Dorowin, Hermann: „Mit dem scharfen Gehör für den Fall“

Dorowin, Hermann: „Mit dem scharfen Gehör für den Fall“. Aufsätze zur österreichischen Literatur im 20. Jahrhundert. ISBN 978-3-7069-0140-6. Broschiert, 2002, 184 Seiten. €-A 24,90; €-D 24,20

 

»Mit dem scharfen Gehör für den Fall« – dieser Vers, mit dem Ingeborg Bachmanns Große Landschaft bei Wien ausklingt, steht als Motto über den hier versammelten Aufsätzen zur österreichischen Literatur des zwanzigsten Jahrhunderts. Die historischen Umbrüche, die diese Epoche gerade in Österreich mit sich brachte, sind den Werken so unterschiedlicher Autoren wie Hugo von Hofmannsthal, Karl Kraus, Alfred Polgar, Elias Canetti, Jura Soyfer, Erich Fried, Ingeborg Bachmann und Thomas Bernhard bleibend eingeschrieben. Doch während die Lebensgeschichte dieser Autor(inn)en vielfach von Ausstoßung, Verfolgung oder Exil geprägt war, faszinieren uns ihre Texte durch die Souveränität der ästhetisch-kreativen Verarbeitung solcher Erfahrungen.

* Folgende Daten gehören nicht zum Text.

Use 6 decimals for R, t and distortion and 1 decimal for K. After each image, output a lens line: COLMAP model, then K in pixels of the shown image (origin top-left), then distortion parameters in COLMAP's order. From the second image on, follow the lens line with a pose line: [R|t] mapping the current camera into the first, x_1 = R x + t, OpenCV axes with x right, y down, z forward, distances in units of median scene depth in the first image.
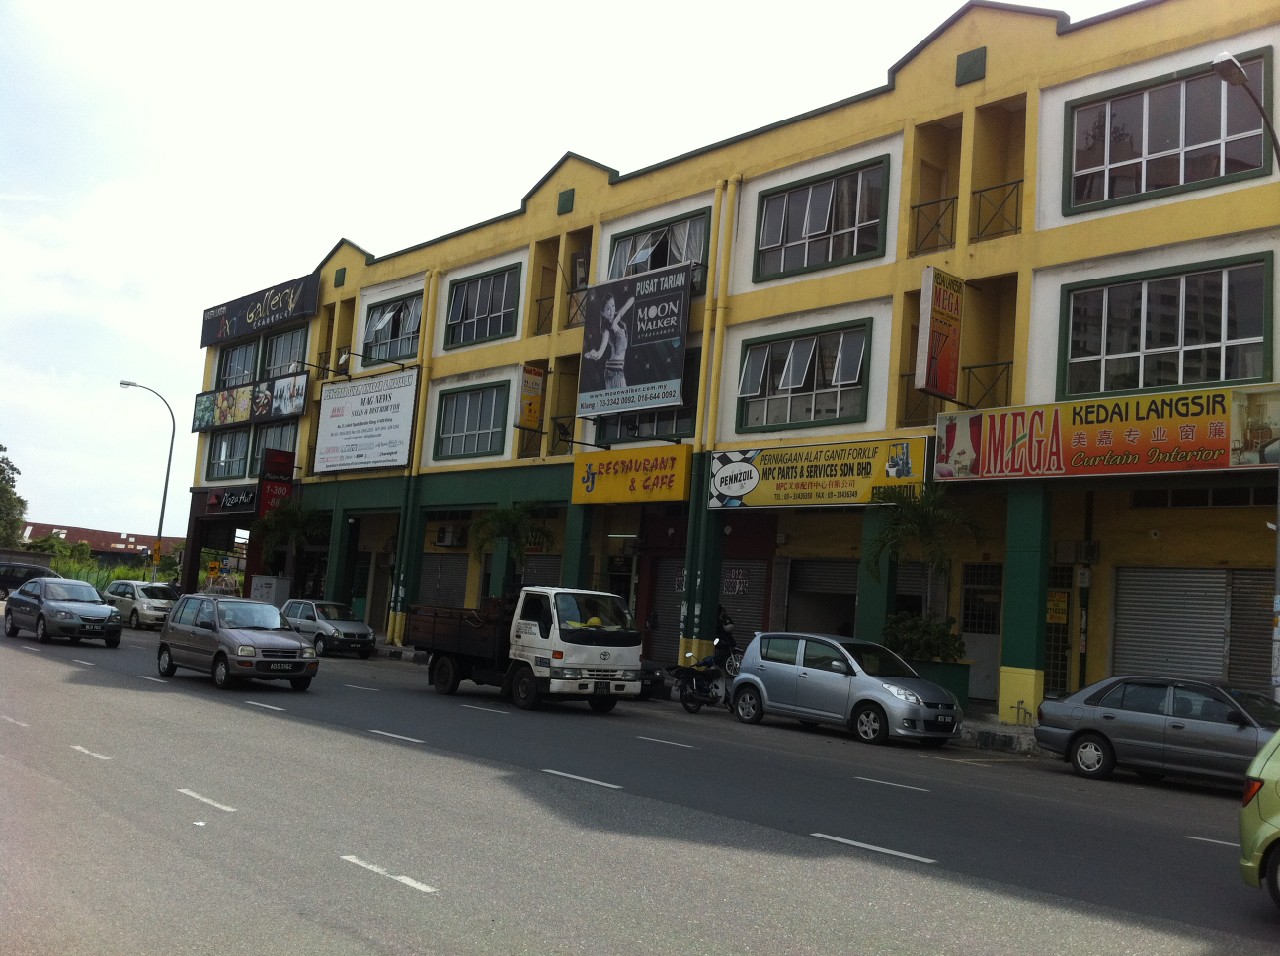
lens RADIAL K [[1315.2, 0, 640.0], [0, 1315.2, 478.0], [0, 0, 1]] dist [0.119579, -0.471372]
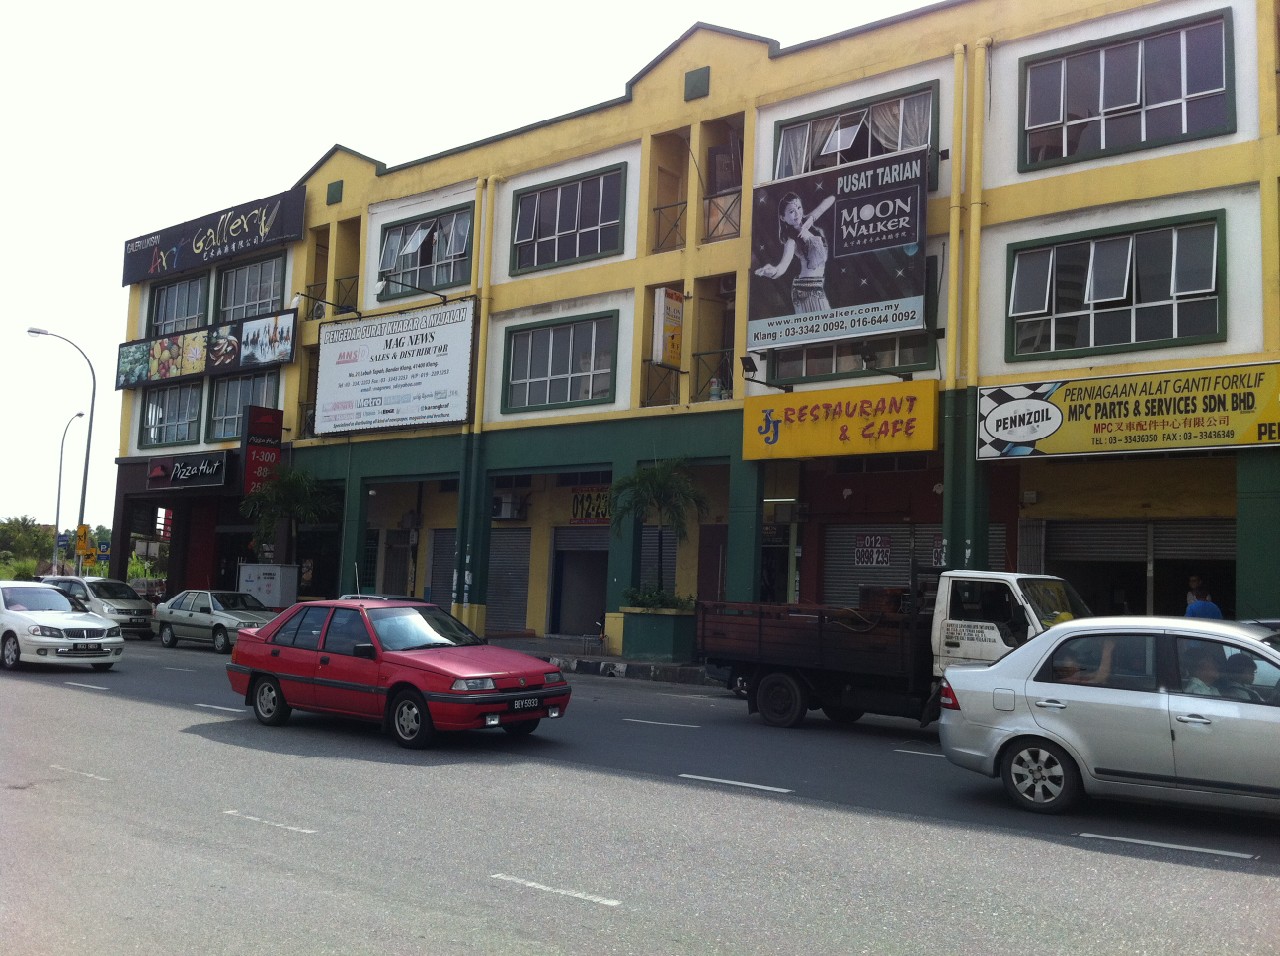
lens RADIAL K [[1175.0, 0, 661.7], [0, 1175.0, 504.7], [0, 0, 1]] dist [0.095052, -0.311494]
pose [[0.975363, -0.026945, 0.218956, -0.239946], [0.017487, 0.998833, 0.045020, 0.012543], [-0.219914, -0.040082, 0.974695, 0.297314]]
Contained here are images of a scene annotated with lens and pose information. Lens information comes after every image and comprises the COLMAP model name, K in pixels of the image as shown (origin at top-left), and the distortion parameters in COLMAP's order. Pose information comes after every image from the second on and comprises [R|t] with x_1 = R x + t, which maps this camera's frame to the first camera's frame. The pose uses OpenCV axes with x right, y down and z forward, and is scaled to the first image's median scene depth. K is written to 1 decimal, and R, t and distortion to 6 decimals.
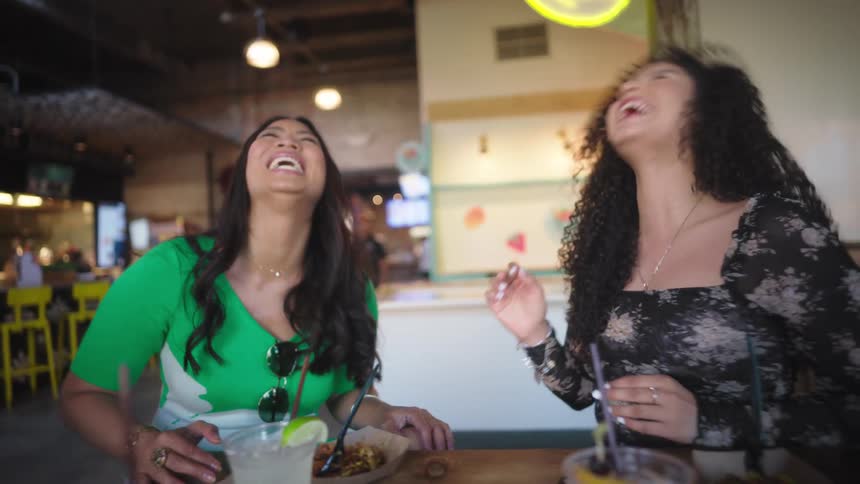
lens RADIAL K [[587.0, 0, 430.7], [0, 587.0, 226.0], [0, 0, 1]] dist [-0.000304, 0.000603]
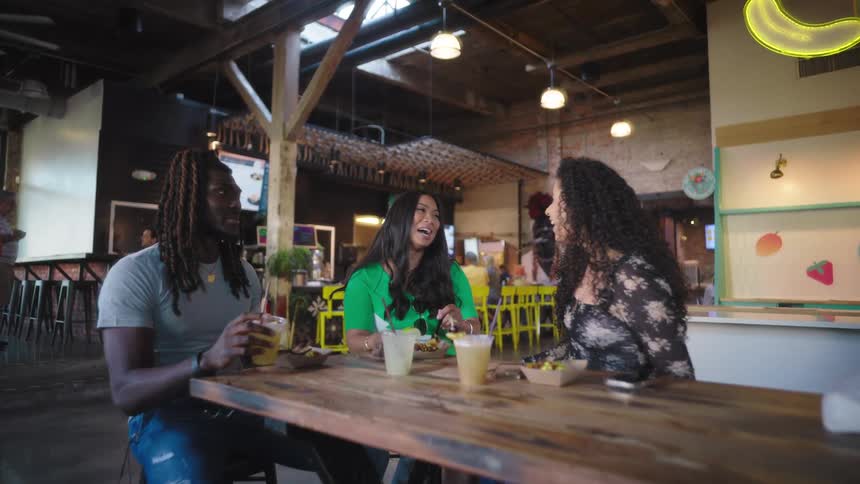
lens RADIAL K [[581.5, 0, 430.0], [0, 581.5, 242.0], [0, 0, 1]] dist [-0.051194, -0.000154]
pose [[0.850086, 0.025195, -0.526040, 0.095698], [-0.028084, 0.999602, 0.002492, -0.005099], [0.525894, 0.012654, 0.850456, -0.079096]]
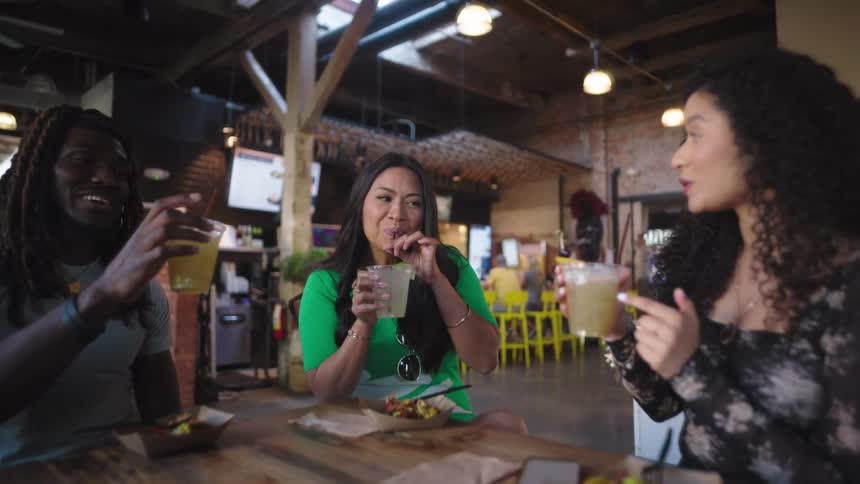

Dicht verwoben mit so spezifisch österreichischen Traditionen wie der auf Hofmannsthal und Wittgenstein rekurrierenden Sprachskepsis (Bachmann, Bernhard) oder der von Nestroy herkommenden grotesken Satire (Kraus, Canetti, Soyfer), erweisen sich die untersuchten Werke doch keineswegs als austriakisch-selbstverliebt oder regional beschränkt. In enger Zwiesprache mit Autoren wie Sophokles, Aristophanes, Dante, Montaigne, Shakespeare, Cervantes, Swift, Pascal, Goethe, Heine, Büchner, Gogol, Baudelaire, Mandelstam und vielen anderen entstanden, erscheinen sie heute als unverzichtbarer Teil der modernen Weltliteratur.